Managing Service Levels Using Statistical Correlation
When service levels suddenly degrade, the quick, automatic discovery of the underlying cause for degradation must be performed in realtime. A system is never static. There are always new service issues arising. There is no reasonable "hit list" of cause/effect relationships for a given enterprise because it can be obsolete in hours, given changes in hardware, features and customer workload habits. Direct measurement of resource activity, as a function of transaction activity, is not possible for the many reasons listed above.

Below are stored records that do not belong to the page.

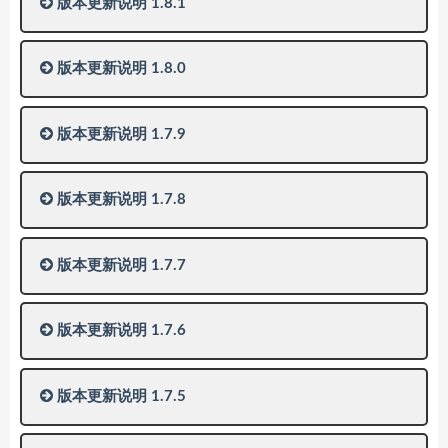
版本更新说明 1.8.1
版本更新说明 1.8.0
版本更新说明 1.7.9
版本更新说明 1.7.8
版本更新说明 1.7.7
版本更新说明 1.7.6
版本更新说明 1.7.5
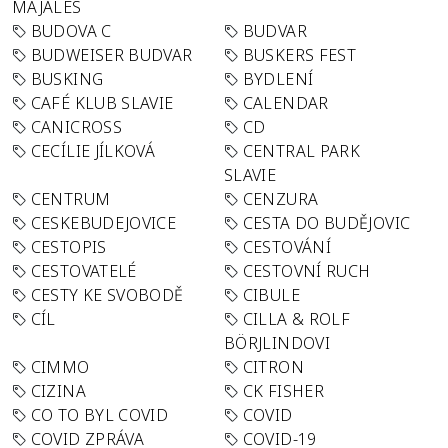
MAJÁLES
BUDOVA C
BUDVAR
BUDWEISER BUDVAR
BUSKERS FEST
BUSKING
BYDLENÍ
CAFÉ KLUB SLAVIE
CALENDAR
CANICROSS
CD
CECÍLIE JÍLKOVÁ
CENTRAL PARK
SLAVIE
CENTRUM
CENZURA
CESKEBUDEJOVICE
CESTA DO BUDĚJOVIC
CESTOPIS
CESTOVÁNÍ
CESTOVATELÉ
CESTOVNÍ RUCH
CESTY KE SVOBODĚ
CIBULE
CÍL
CILLA & ROLF
BÖRJLINDOVI
CIMMO
CITRON
CIZINA
CK FISHER
CO TO BYL COVID
COVID
COVID ZPRÁVA
COVID-19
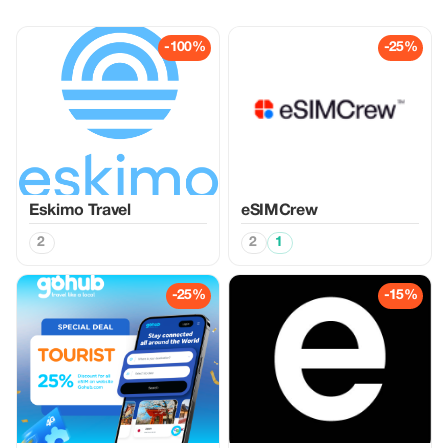
-100%
-25%
Eskimo Travel
eSIMCrew
2
2
1
-25%
-15%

In light of this "Gordian knot", a simple, statistical methodology is emerging to manage the edge-to-edge service levels by quickly identifying the key resources involved in critical service flows. This can be applied to packet rates within routers, as well as CPU or disk activity. An enterprise can monitor Web page response time in realtime and, using these measurements, find the correlated resource activities causing the delays, even across multiple shared resources. Beneath that, the key resource activity that is driven by the underlying transaction arrivals can also be identified.
In this way, correlation is emerging as a key technology for managing end-to-end delays for the revenue-generating transactions of the enterprise. Once the key issues are identified, the same time-based statistics can then be used to both look for historical patterns as well as trends that indicate future growth in activity.
Michael A. Salsburg is the Vice President of Software Engineering for FORTEL Inc.